The last one? What did you think of it? Where he admitted he likely screwed up, apologized for causing harm to others, promised to think upon it, and shut down the discussion?
it's a little bit, "I'm sorry that people were offended by my comments," rather than really understanding why his comments were problematic.

I'll quote the offending passage, but, big content warning: child abuse
Now for the discussion of brain damage. I'll begin with a closer analogy. Consider that there's a reason I and most other people call an adult having sex with a, say, twelve-year-old, to be abusive. Never mind if it's, technically speaking, consensual. It's still abuse. Why? Because the younger person's mind is currently developing - these experiences are going to be formative in ways that experiences ten years later will not be. I'm not sure if you are familiar with the characteristic behaviors of someone with this history, but I am very familiar with them - and they are not constructive or happiness-oriented behaviors at all. The person's mind has been damaged while it was forming, and it takes a hell of a lot of re-orientation even for functional repairs (which is not the same as undoing the damage).

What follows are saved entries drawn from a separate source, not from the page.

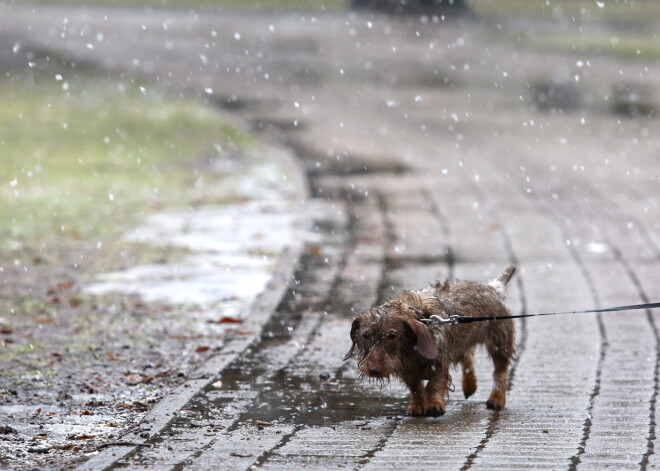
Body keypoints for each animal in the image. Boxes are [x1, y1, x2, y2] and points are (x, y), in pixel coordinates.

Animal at [342, 270, 520, 416]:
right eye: (366, 335)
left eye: (392, 336)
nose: (373, 370)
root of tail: (493, 288)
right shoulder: (407, 370)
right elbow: (415, 387)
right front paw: (417, 406)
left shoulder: (439, 363)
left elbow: (434, 384)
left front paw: (433, 404)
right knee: (468, 356)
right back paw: (469, 385)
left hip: (499, 342)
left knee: (500, 371)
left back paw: (497, 399)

If someone wants to take issue with my use of the term "brain" when I'm talking about the "mind," I just shrug. As I see it, the mind is the physiological outcome of a working brain. Mess around with the input as the brain/mind forms, and you short-circuit it, messing up steps which themselves would have been the foundation of further steps. You could be talking about an experience such as I mention above, or you could be talking about sticking a needle into someone's head and wiggling it around. Brain, mind, damage. I don't distinguish.

All that is the foundation for my point: that the routine human capacity for understanding, enjoying, and creating stories is damaged in this fashion by repeated "storytelling role-playing" as promulgated through many role-playing games of a specific type. This type is only one game in terms of procedures, but it's represented across several dozens of titles and about fifteen to twenty years, peaking about ten years ago. Think of it as a "way" to role-play rather than any single title.
- he compares playing a trad rpg to sexual assault of a minor


  • he asserts that both experiences causes not just damage to a person's self consciousness, but literal damage to one's physical brain
  • he evidence for this is his anecdotal experience in the classroom (as opposed to anything resembling a psychological study)

The thread as whole indicates for me why some people who were around and engaged in these discussions during that time find the Forge to be so toxic. Many people responding simply pick up on Edwards' thoughtless analogy and either declare themselves to be "brain damaged" in this way, or describe people who like trad rpgs as brain damaged and therefore sadly incapable of understanding narrativist design. It's deeply condescending and cringe-inducing.